Core dependencies: pandas ≥2.0, numpy ≥1.23, pyarrow ≥13.0, click ≥8.1, pydantic ≥2.4, PyYAML ≥6.0

Optional dependencies:

  • ML: scikit-learn ≥1.2, statsmodels ≥0.13
  • NetCDF: xarray ≥2023.6.0, netCDF4 ≥1.6, cftime ≥1.6
  • Visualization: matplotlib ≥3.5, seaborn ≥0.12
  • Extras: astral ≥3.2, holidays ≥0.36

NumPy 2.x Compatibility

Core MetDataPy package: Fully compatible with both NumPy 1.x and 2.x. All functionality works with either version.

Visualization dependencies: Some visualization packages (matplotlib, seaborn) may have compatibility issues with NumPy 2.x on certain platforms. If you encounter errors like:

A module that was compiled using NumPy 1.x cannot be run in NumPy 2.x

Solutions:

  1. For core usage (data processing, QC, ML prep): No action needed - works with any NumPy version
  2. For visualization (running examples with plots):
    pip install 'numpy<2.0' matplotlib seaborn
    
  3. Alternative: Wait for matplotlib/seaborn to release NumPy 2.x compatible builds

Note: This issue only affects optional visualization features. The core MetDataPy functionality (ingestion, QC, derived metrics, ML preparation, NetCDF export) works perfectly with NumPy 2.x.

Documentation

Full documentation is available on Read the Docs.

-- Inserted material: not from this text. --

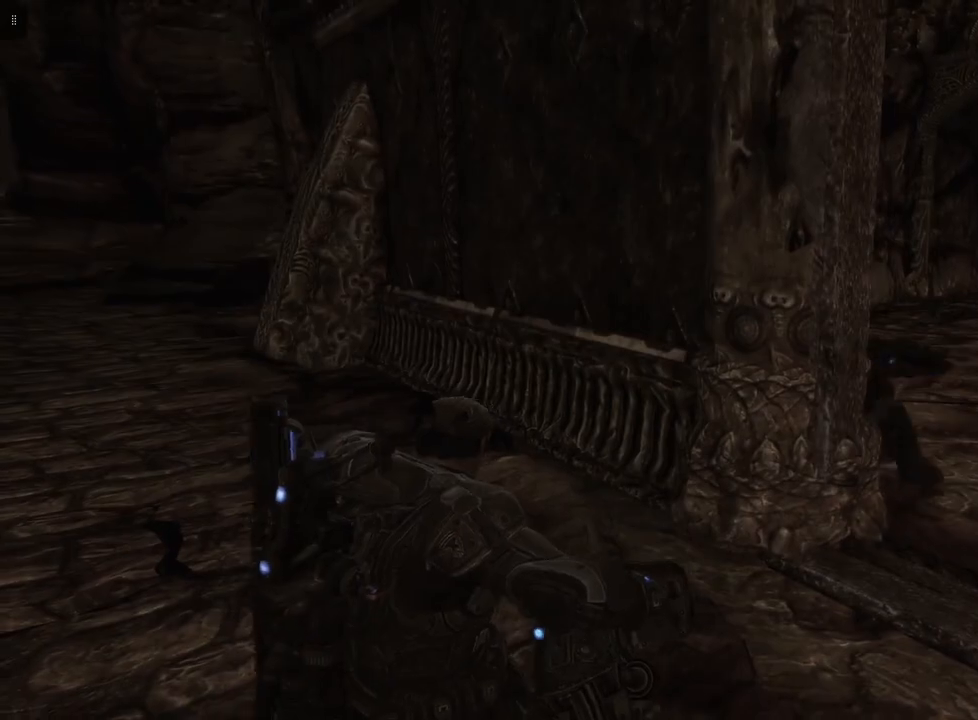
{"buttons": [], "left_stick": "right", "right_stick": "down", "events": [[233, "left_stick", "down-right"], [350, "left_stick", "right"], [450, "right_stick", "down"]]}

To build documentation locally:

pip install metdatapy[all]
pip install mkdocs mkdocs-material
mkdocs serve
# Then open http://localhost:8000

Features

  • Canonical schema with UTC index and metric units
  • Ingestion from CSV with mapping autodetection and interactive mapping wizard
  • Automatic encoding detection for CSV files (UTF-8, UTF-16, Latin-1, CP1252, ISO-8859-1)
  • Unit normalization, rain accumulation fix-up, gap insertion with gap flag
  • WeatherSet resampling/aggregation, calendar features, exogenous joins
  • Derived: dew point, VPD, heat index, wind chill
  • ML prep: supervised table builder (lags, horizons), time-safe split, scaling (Standard/MinMax/Robust)
  • Export: Parquet and CF-compliant NetCDF with metadata
  • Performance: Processes 1 year of 10-min data in <0.5s (see benchmarks/)

Quality Control

  • Range checks with boolean flags (qc_<var>_range)
  • Spike detection (rolling MAD z-score) and flatline detection (rolling variance)
  • Cross-variable consistency checks with aggregate qc_any
  • CLI supports a config file for thresholds:
mdp qc run --in raw.parquet --out clean.parquet \
  --config qc_config.yml --report qc_report.json

Example qc_config.yml:

spike:
  window: 9
  thresh: 6.0
flatline:
  window: 5
  tol: 0.0

Python API example

import pandas as pd
from metdatapy.mapper import Mapper
from metdatapy.core import WeatherSet
from metdatapy.mlprep import make_supervised, time_split, fit_scaler, apply_scaler

mapping = Mapper.load("mapping.yml")
df = pd.read_csv("path/to/file.csv")
ws = WeatherSet.from_mapping(df, mapping).to_utc().normalize_units(mapping)
ws = ws.insert_missing().fix_accum_rain().qc_range().qc_spike().qc_flatline().qc_consistency()
ws = ws.derive(["dew_point", "vpd", "heat_index", "wind_chill"]).resample("1H").calendar_features()
clean = ws.to_dataframe()

# Export to CF-compliant NetCDF
ws.to_netcdf("weather_data.nc", metadata={"title": "Weather Station Data"}, 
             station_metadata={"station_id": "AWS001", "lat": 40.7, "lon": -74.0})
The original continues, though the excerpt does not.